Devops is being handled like a well-oiled machine in enterprises. But the typical process isn’t the same in machine learning

-Prabhdeep Singh

For deep learning to work in real-time, robotic process automation is critical. As machine learning models scale, the tech stack that powers them must operate seamlessly. This requires a vertically-integrated stack of fully-optimized hardware, which is exactly what Sambanova is building, so that innovators like Raven can build autonomous solutions at scale


Human intelligence is an essential component of any successful tech stack. Processes involving human oversight allow refinement of the model. For example, when a model is created for field-extraction, a process which automates document uploading by extracting the values of the document’s fields, humans-in-the-loop come into play by observing the outputs of the model. When the model becomes challenged, it kicks tasks off to the human-in-the-loop, who can set aside the data to create a new training dataset that will then be used to retrain and improve the model.

“Humans in the loop are really important. Without them, ML models wouldn’t be what we need them to be. No model is 90-95% accurate right out of the gate.”

-Prabhdeep Singh

For autonomous models deployed in rapidly changing environments, the criteria for “good performance” is always changing. For any model deployed in real-time, a human-in-the-loop is critical to ensure the model is performing. For example, while working with a farmer, Raven had developed their system to operate in a specific field. The machine was harvesting a unique crop that it hadn’t been designed for.

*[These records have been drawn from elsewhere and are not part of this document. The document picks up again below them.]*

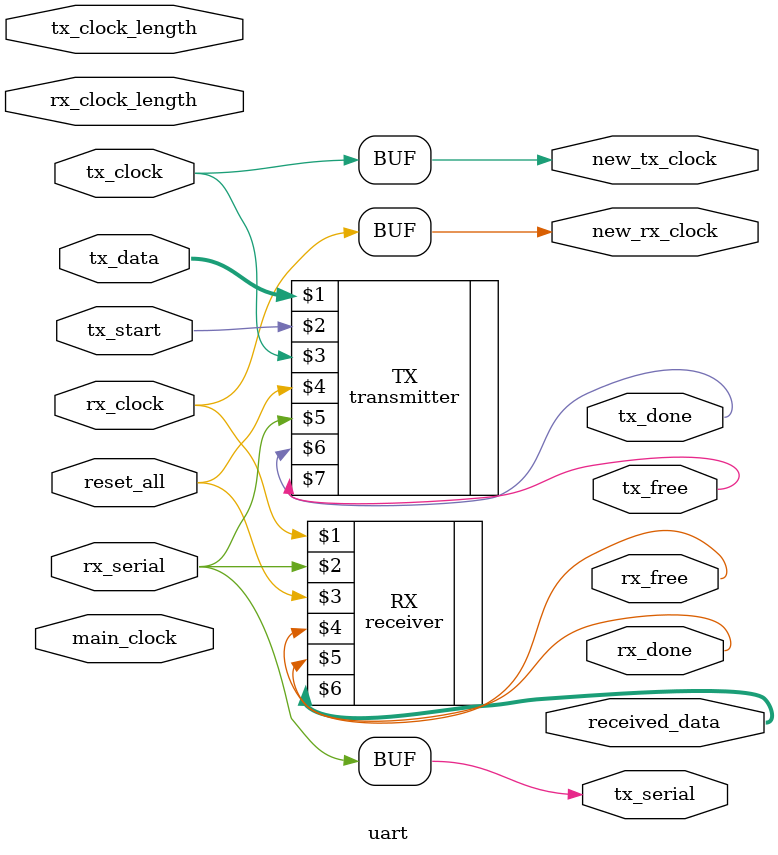
<source format=v>
`timescale 1ns / 1ps

module uart(
    input reset_all,
    input main_clock,            /*the main clock of the system*/
    /*transmitter---------------------------------------------------------------------------------------------*/
    input [7:0]tx_data,          /*the data to send*/
    input tx_start,              /*to start sending pull this HIGH*/
    input tx_clock,              /*transmitter clock*/
    output tx_serial,            /*transmiting line*/
    output tx_done,              /*indication for complete sending*/
    output tx_free,              /*indication for free transmition*/
    /*receiver------------------------------------------------------------------------------------------------*/
    input rx_clock,                 /*receiver clock*/
    input rx_serial,                /*receiving line*/
    output rx_free,                 /*indication for free receiver*/
    output rx_done,                 /*indication for receiving completed successfully*/
    output [7:0]received_data,     /*register of received data*/
    /*digital clock-------------------------------------------------------------------------------------------*/
//    input clock,                    /*clock for the digital clock*/
//    input set_clock,                /*active high to set the clock to a spicified time and date*/
//    input [5:0]seconds_in,
//    input [5:0]minutes_in,
//    input [4:0]hours_in,
//    input [4:0]days_in,
//    input [3:0]months_in,
//    output [5:0]seconds,            /*seconds*/
//    output [5:0]minutes,            /*minutes*/
//    output [4:0]hours,              /*hours*/
//    output [4:0]days,               /*days*/
//    output [3:0]months,             /*months*/
//    output start_uart_time,         /*connect this to tx_start to start transmition using timer*/
    /*temerature sensor---------------------------------------------------------------------------------------*/
//    input [7:0]sensor_signal,       /*sensor reading input*/
//    output alarm,                   /*alarm line*/
//    output start_uart_temp,         /*to enable sending*/
//    output en_system,               /*switch the system on/off*/
//    output [7:0]send_temp,          /*temperature to send to pc*/
    /*frequency divider---------------------------------------------------------------------------------------*/
    input [29:0]tx_clock_length,    /*the wave length of new clock*/
    input [29:0]rx_clock_length,    /*the wave length of new clock*/
    output new_tx_clock,            /*the divider's new clock output*/
    output new_rx_clock             /*the divider's new clock output*/
    /*MCU----------------------------------------------------------------------------------------------------*/
//    input MCU_clock,
//    output start_uart
    );
    
    assign rx_serial = tx_serial;
//    assign tx_start = start_uart;
    assign tx_clock = new_tx_clock;
    assign rx_clock = new_rx_clock;
//    assign MCU_clock = main_clock;
    
//    frequency_divider TX_clock(main_clock,tx_clock_length,reset_all,new_tx_clock);
//    frequency_divider RX_clock(main_clock,rx_clock_length,reset_all,new_rx_clock);

    transmitter TX(tx_data,tx_start,tx_clock,reset_all,tx_serial,tx_done,tx_free);
    receiver RX(rx_clock,rx_serial,reset_all,rx_free,rx_done,received_data);
    
//    clock_generator time_counter(clock,reset_all,set_clock,seconds_in,minutes_in,hours_in,days_in,months_in,
//                                    seconds,minutes,hours,days,months,start_uart_time);
    
//    temperature_sensor temp_sensor(sensor_signal,reset_all,alarm,start_uart_temp,en_system,send_temp);
    
//    MCU mcu(MCU_clock,reset_all,send_temp,start_uart_time,start_uart_temp,tx_done,tx_data,start_uart);
endmodule

</source>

In order for an autonomous model to actually deploy, the devops and vertically integrated tech stack must be present in the cab. This means that the farmer himself becomes the human-in-the-loop, and must understand the tech stack, be capable of identifying errors precisely, and be able to conduct the devops to personalize the model’s performance to his needs. Raven’s devops pipeline works in conjunction with the farmer to help identify what occurred in the event of the model’s inability to perform. 

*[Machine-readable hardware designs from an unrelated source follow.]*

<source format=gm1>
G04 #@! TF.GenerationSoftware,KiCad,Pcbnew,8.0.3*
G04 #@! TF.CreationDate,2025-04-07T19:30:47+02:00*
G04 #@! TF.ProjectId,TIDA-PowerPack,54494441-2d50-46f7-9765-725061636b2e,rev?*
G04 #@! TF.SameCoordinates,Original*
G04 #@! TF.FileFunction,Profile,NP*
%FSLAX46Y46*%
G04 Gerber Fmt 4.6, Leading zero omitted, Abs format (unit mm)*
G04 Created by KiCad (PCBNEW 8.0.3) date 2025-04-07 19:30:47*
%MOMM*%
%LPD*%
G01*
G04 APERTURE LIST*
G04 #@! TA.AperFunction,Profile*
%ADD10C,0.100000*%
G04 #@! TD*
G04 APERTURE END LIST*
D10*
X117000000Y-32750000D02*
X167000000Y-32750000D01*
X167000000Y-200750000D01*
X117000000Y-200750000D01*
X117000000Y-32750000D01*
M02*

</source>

This shared autonomy is somewhat unique to smart agriculture, as the people who buy these systems and deploy them in the field have unique expectations. Therefore, for the model to perform to the unique expectations of the customer, the customer themselves must be able to interact with the devops and tech stack to ensure the model performs. 

Vertical Stack + Humans-in-the-loop = Scaling Pipeline

The rate at which data is generated by deployed AI models is astronomical. The size of the teams managing them cannot hope to keep up. Through the use of vertically integrated tech stacks and robotics process automation, companies can employ the necessary level of computation needed to deploy their models, manage their devops, and make their models sing.

For teams that are struggling to keep up with their dataloops, iMerit is there to not only monitor, modify, and optimize the performance of their model, but also insert experts-in-the-loop wherever necessary. These experts will allow these companies to take their AI projects to the next level.